Mr Fitzsimmons said they had continued to buy in store lambs because it helped the business' supply chain and it still had the opportunity to value add in the feedlots.

But he said it was getting to the time of year where buying in store lambs was not as attractive.

"A lot of lambs at this time of year are getting advanced in age and we don't have that time to be able to finish them the way we want," Mr Fitzsimmons said.

Mr Whitty also predicted that buyers would soon become more hesitant in the store market.

"Some people into the near future will play with caution because lambs are going to be getting a bit too old," Mr Whitty said.

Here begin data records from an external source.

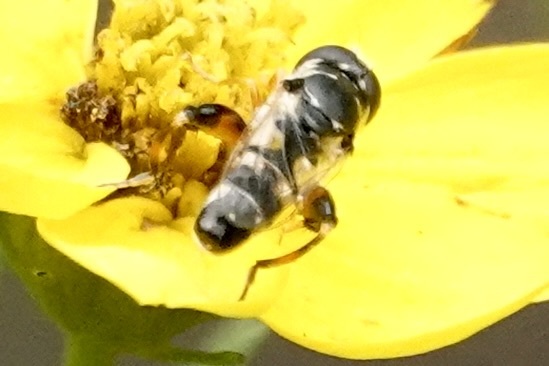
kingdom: Animalia
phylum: Arthropoda
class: Insecta
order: Diptera
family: Syrphidae
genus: Syritta
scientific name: Syritta flaviventris
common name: Syrphid fly
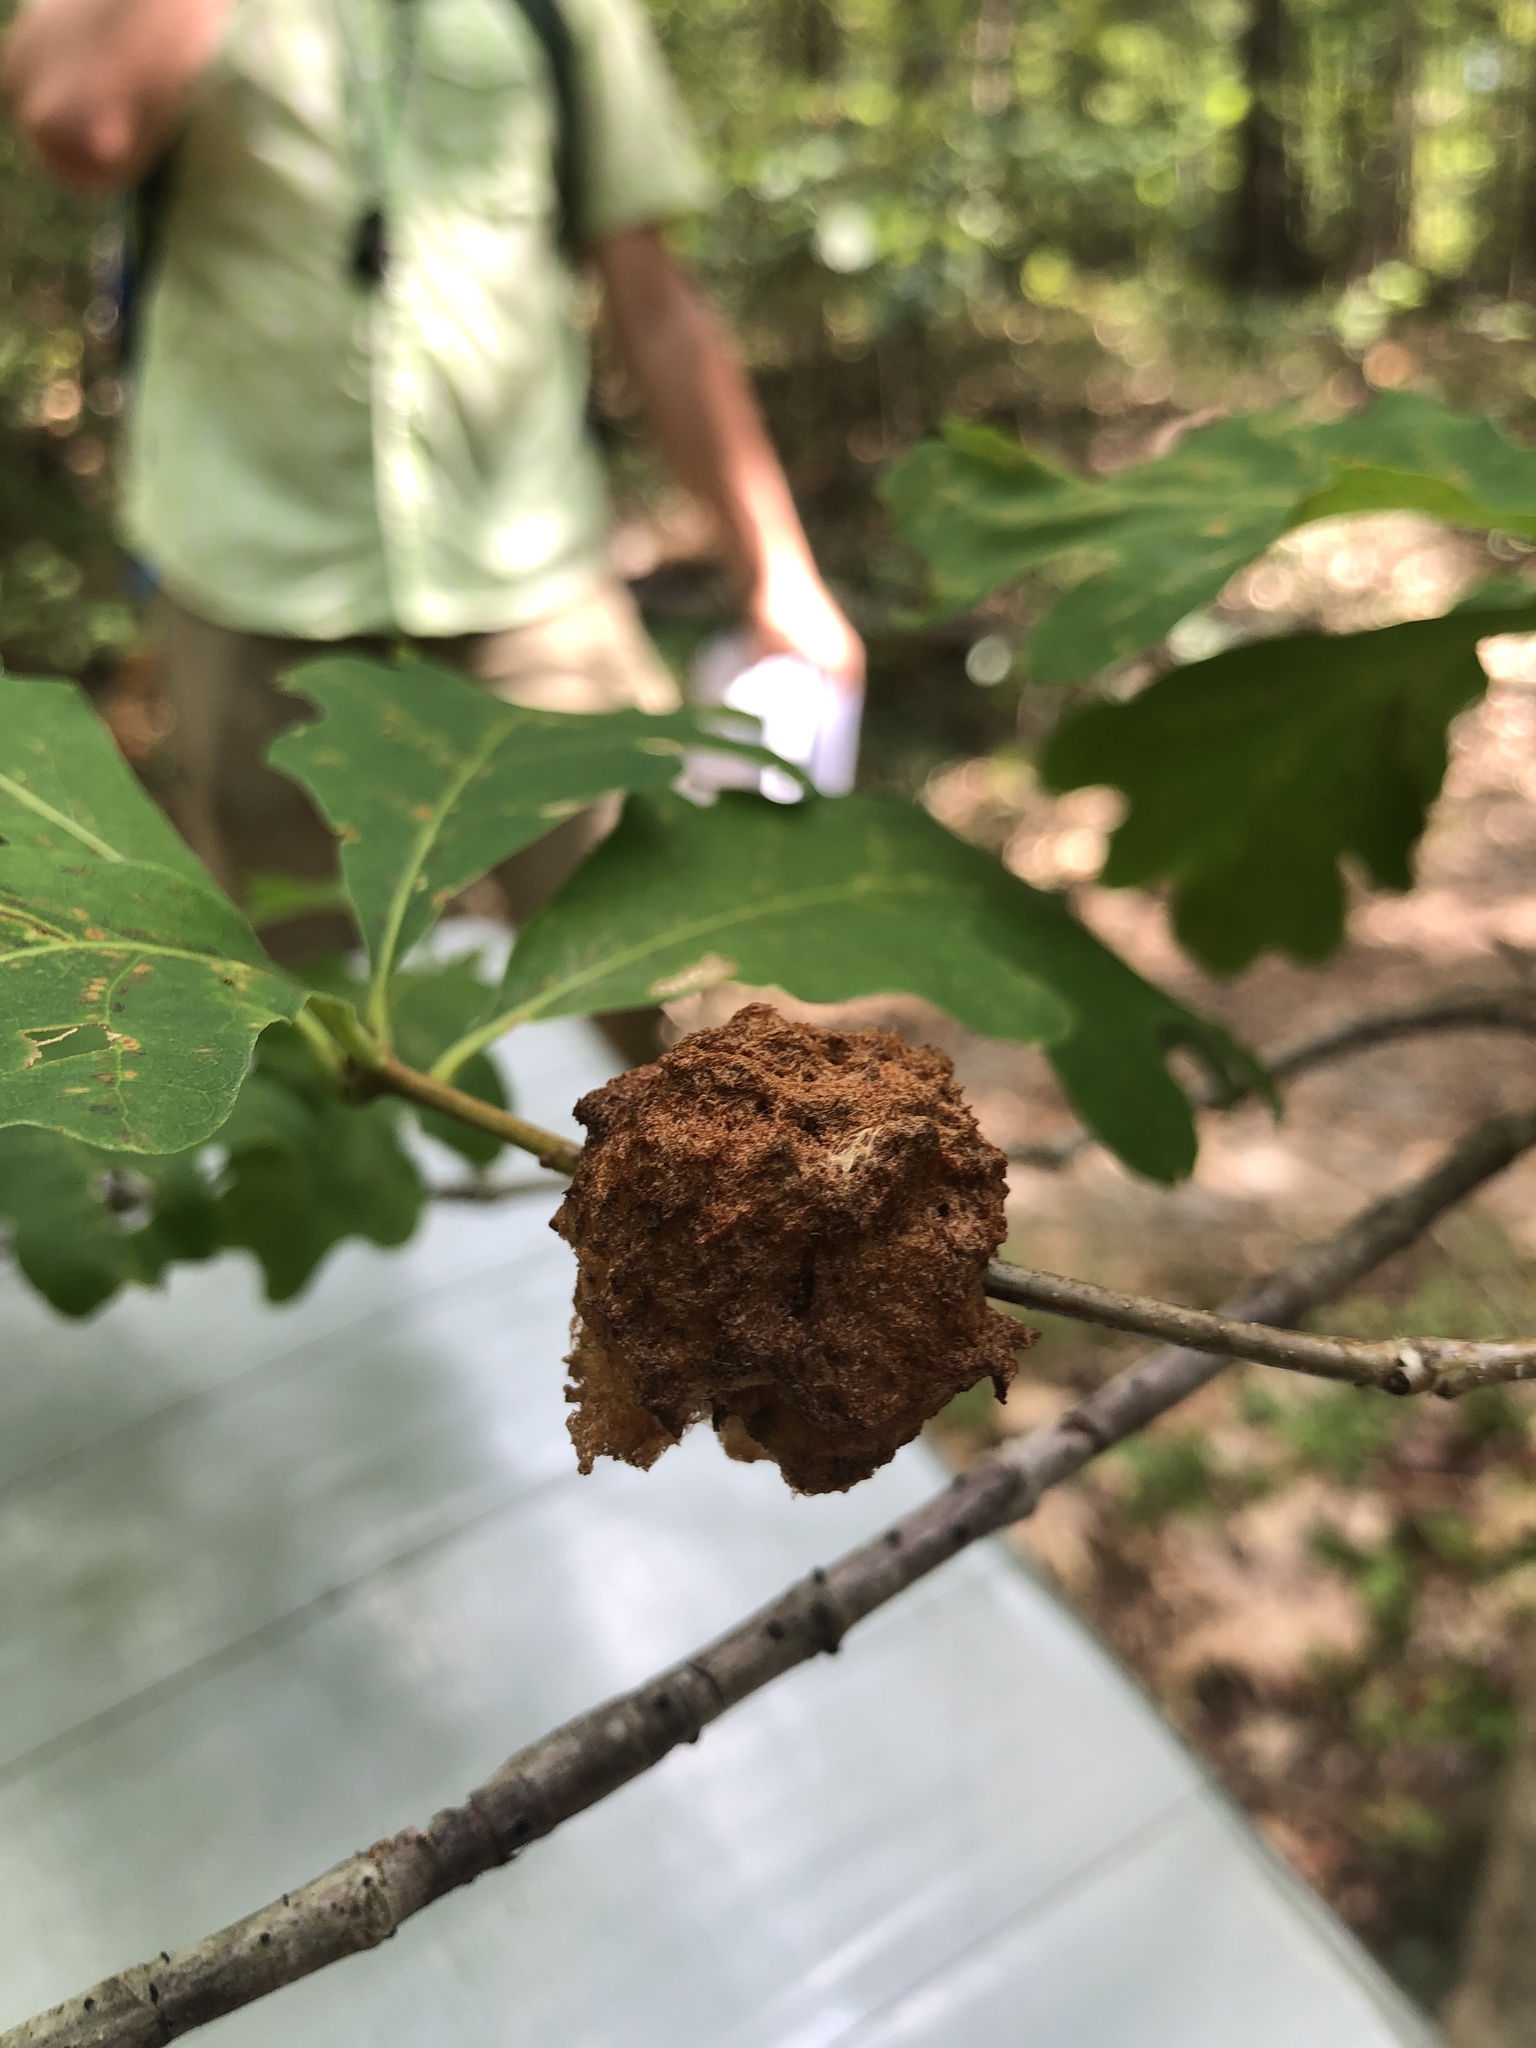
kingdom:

"They'll be wary of buying a very expensive store lamb because if it's going to be carried on for too long they'll miss the peak of the market."

He said considering the input costs involved with producing heavy lambs, the prime lamb market would have to hold to gain substantial profit margins for restockers.

"There's some big bucks being spent, with the price of store lambs and then the cost of feed, hopefully the market stays stable enough that those people do get that profit margin," he said.